SOURCE PASSAGE -
Just be aware that even when properly treated, they can still be infected and die. This has happened to us and to our friends.

IMHO - waste of money trying to keep them out. Que sera, sera (sp?)


----------



## country boy (Mar 10, 2010)

snikpoh said:


> Fair enough.
> 
> Just be aware that even when properly treated, they can still be infected and die. This has happened to us and to our friends.
> 
> IMHO - waste of money trying to keep them out. Que sera, sera (sp?)


It is true that late treatment will not "cure" a sick tree, but spraying is more about prevention. We have over 150 palms on our finca, 70 or so are Phoenix Canariensis, we also have other Phoenix varieties which we do not spray and so far these have not been infected. 
We now spray ( more of a drench really) the crowns bi-monthly from March to September and have had no losses whatsoever since this treatment started, I think this is the fourth season. 
The two trees we lost originally were actually drooping and it is true to say that if they look like that you will not save them, but do spray the rest. Also I would hazard to say that if you can hear the munching it is also too late as the damage has been done. 
I do believe however that we are stuck with this routine for the long haul as the situation is not going to go away for some years yet.


----------



## villamarre (Oct 19, 2012)

Even though we have sprayed/injected our palms we have lost all of them,some were 25 years old and once you see the weevil you are fighting a losing battle,have been told they are attracted by the smell given off when you trim the palms but what can you do.Have noticed that none of our fan palms(washingtonia) have been affected as the trunks of the individual palm leaves are too narrow for the beetles to bore into and hide.

Rhynchophorus ferrugineus
The red palm weevil, Rhynchophorus ferrugineus, is a species of snout beetle also known as the Asian palm weevil or sago palm weevil.

Stored data entries:
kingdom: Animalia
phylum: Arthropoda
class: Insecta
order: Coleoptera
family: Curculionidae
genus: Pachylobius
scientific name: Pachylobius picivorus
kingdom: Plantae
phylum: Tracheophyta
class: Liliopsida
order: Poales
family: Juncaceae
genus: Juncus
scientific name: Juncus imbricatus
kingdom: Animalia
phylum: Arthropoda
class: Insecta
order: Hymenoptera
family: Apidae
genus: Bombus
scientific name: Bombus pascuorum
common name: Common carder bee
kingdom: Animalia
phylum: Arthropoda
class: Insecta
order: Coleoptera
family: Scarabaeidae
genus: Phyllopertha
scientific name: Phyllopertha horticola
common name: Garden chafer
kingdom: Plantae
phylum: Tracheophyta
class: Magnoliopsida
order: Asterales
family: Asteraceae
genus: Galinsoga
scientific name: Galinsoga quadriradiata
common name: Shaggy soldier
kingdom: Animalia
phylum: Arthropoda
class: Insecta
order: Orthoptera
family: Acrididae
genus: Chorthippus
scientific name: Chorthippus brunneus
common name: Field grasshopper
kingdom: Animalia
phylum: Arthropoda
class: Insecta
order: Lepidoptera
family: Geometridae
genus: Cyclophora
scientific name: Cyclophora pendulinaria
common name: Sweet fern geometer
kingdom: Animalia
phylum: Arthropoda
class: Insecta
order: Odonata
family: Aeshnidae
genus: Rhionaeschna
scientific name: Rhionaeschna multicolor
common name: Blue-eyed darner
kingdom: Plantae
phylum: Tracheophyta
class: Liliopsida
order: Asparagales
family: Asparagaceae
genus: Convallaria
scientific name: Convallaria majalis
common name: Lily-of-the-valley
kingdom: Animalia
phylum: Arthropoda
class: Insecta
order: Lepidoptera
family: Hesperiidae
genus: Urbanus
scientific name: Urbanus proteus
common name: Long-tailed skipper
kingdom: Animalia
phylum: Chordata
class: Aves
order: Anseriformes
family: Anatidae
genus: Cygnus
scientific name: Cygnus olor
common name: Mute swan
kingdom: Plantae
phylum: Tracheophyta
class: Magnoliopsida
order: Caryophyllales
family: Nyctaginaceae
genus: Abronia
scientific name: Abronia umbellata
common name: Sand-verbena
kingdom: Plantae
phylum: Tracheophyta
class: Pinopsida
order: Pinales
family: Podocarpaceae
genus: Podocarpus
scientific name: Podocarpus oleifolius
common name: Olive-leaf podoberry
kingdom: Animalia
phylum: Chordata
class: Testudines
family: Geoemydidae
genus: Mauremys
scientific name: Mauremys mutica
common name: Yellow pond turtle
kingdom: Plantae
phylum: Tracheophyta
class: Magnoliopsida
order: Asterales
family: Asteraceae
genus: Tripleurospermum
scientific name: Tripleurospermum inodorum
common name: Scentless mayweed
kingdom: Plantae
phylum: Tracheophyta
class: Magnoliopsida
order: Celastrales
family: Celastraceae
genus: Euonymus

TASK DESCRIPTION - Can you transcribe the whole palm weevil thread word for word? Work from the palm weevil thread alone.

YOUR SOLUTION -
Just be aware that even when properly treated, they can still be infected and die. This has happened to us and to our friends.

IMHO - waste of money trying to keep them out. Que sera, sera (sp?)


----------



## country boy (Mar 10, 2010)

snikpoh said:


> Fair enough.
> 
> Just be aware that even when properly treated, they can still be infected and die. This has happened to us and to our friends.
> 
> IMHO - waste of money trying to keep them out. Que sera, sera (sp?)


It is true that late treatment will not "cure" a sick tree, but spraying is more about prevention. We have over 150 palms on our finca, 70 or so are Phoenix Canariensis, we also have other Phoenix varieties which we do not spray and so far these have not been infected. 
We now spray ( more of a drench really) the crowns bi-monthly from March to September and have had no losses whatsoever since this treatment started, I think this is the fourth season. 
The two trees we lost originally were actually drooping and it is true to say that if they look like that you will not save them, but do spray the rest. Also I would hazard to say that if you can hear the munching it is also too late as the damage has been done. 
I do believe however that we are stuck with this routine for the long haul as the situation is not going to go away for some years yet.


----------



## villamarre (Oct 19, 2012)

Even though we have sprayed/injected our palms we have lost all of them,some were 25 years old and once you see the weevil you are fighting a losing battle,have been told they are attracted by the smell given off when you trim the palms but what can you do.Have noticed that none of our fan palms(washingtonia) have been affected as the trunks of the individual palm leaves are too narrow for the beetles to bore into and hide.

Rhynchophorus ferrugineus
The red palm weevil, Rhynchophorus ferrugineus, is a species of snout beetle also known as the Asian palm weevil or sago palm weevil.